- Opening Delimiter -
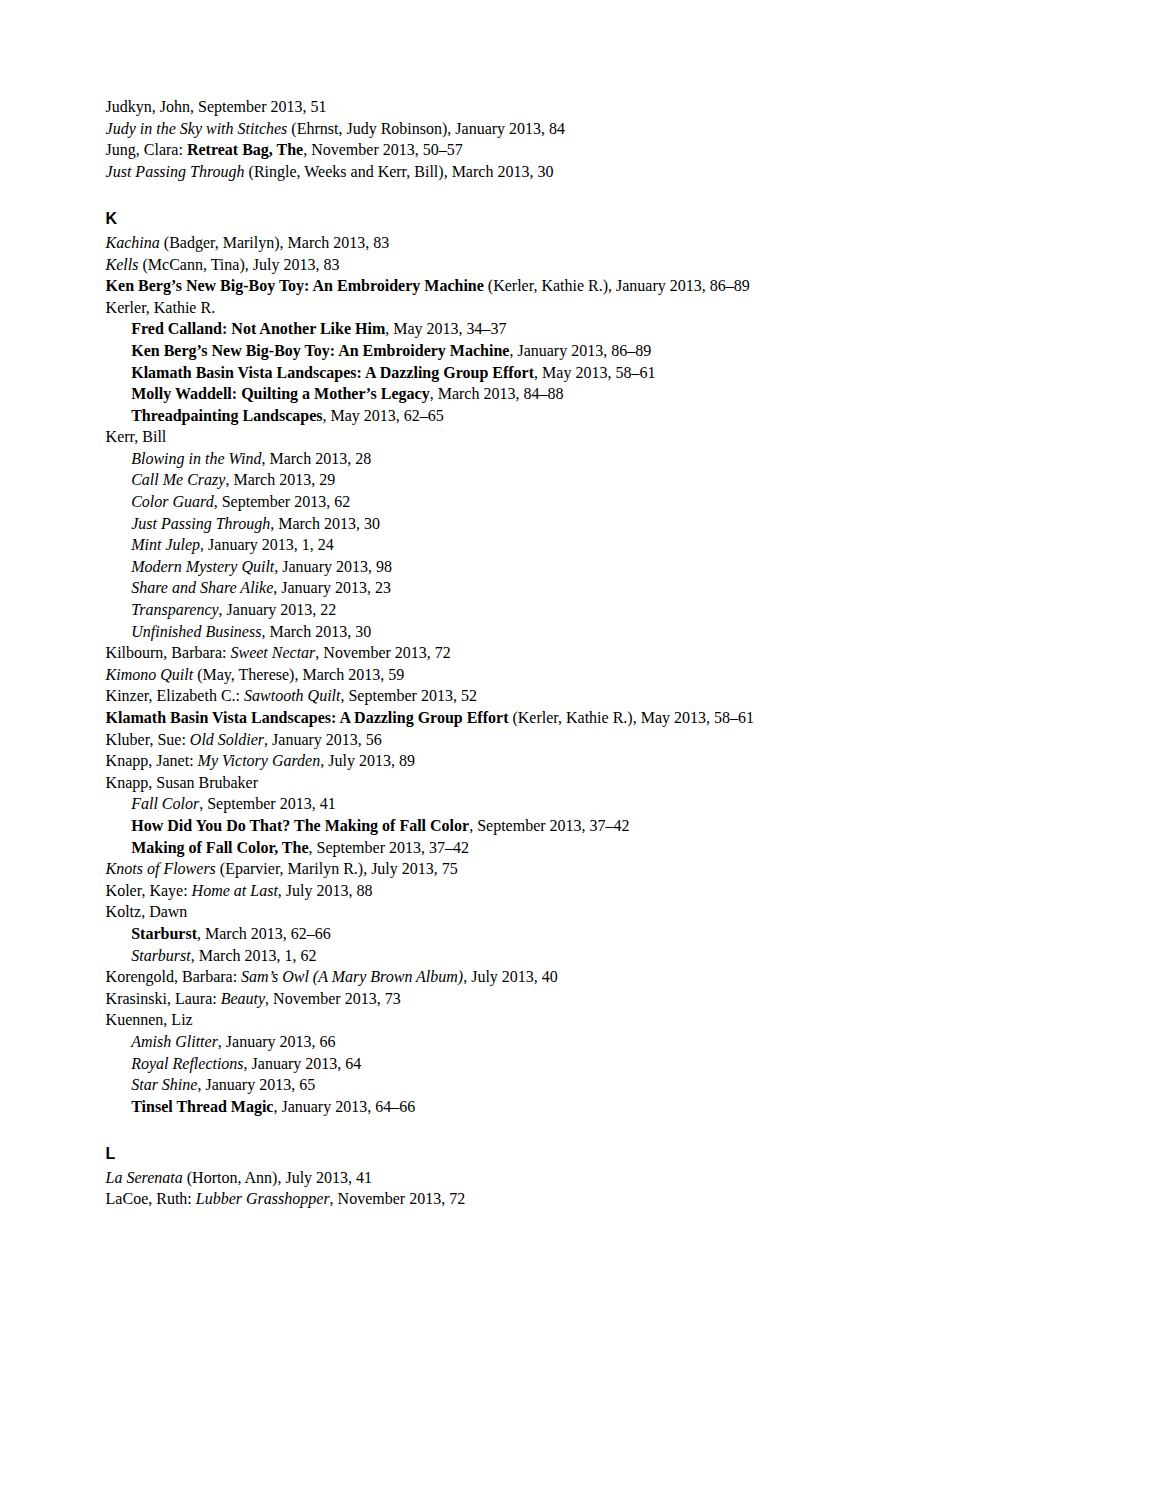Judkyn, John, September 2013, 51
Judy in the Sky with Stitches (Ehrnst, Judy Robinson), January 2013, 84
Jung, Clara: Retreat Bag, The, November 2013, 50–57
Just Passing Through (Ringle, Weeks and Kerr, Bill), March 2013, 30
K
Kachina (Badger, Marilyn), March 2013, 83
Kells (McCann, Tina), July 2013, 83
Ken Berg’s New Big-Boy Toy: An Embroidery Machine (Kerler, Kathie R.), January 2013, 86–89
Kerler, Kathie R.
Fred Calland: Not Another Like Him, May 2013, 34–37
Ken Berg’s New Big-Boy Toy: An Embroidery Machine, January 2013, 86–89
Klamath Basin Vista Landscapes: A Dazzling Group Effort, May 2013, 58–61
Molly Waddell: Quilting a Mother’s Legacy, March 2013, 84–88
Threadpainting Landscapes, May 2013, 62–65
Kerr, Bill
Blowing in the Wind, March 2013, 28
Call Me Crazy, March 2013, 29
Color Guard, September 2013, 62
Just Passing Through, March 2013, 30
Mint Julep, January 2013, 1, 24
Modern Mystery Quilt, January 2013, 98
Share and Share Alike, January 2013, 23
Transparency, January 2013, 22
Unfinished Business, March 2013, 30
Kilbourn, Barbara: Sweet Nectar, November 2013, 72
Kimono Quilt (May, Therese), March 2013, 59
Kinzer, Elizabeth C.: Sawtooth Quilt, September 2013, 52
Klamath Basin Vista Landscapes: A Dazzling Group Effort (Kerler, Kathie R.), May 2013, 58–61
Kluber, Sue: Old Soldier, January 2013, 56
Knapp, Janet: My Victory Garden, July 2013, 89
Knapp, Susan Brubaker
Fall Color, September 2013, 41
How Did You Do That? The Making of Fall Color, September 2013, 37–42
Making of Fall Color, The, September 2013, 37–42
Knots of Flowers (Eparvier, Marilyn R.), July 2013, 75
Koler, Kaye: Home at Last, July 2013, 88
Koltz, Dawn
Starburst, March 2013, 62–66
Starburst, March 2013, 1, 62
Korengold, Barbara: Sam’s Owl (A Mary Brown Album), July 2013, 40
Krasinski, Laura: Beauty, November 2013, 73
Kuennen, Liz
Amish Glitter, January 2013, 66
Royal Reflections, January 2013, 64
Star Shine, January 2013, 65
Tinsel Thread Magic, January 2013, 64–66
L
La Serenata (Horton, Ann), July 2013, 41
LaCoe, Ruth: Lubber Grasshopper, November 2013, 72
- Closing Delimiter -
### WHAT IS REQUIRED
Pull each line containing "Effort" from the records.

### ANSWER TO THIS TASK
Klamath Basin Vista Landscapes: A Dazzling Group Effort, May 2013, 58–61
Klamath Basin Vista Landscapes: A Dazzling Group Effort (Kerler, Kathie R.), May 2013, 58–61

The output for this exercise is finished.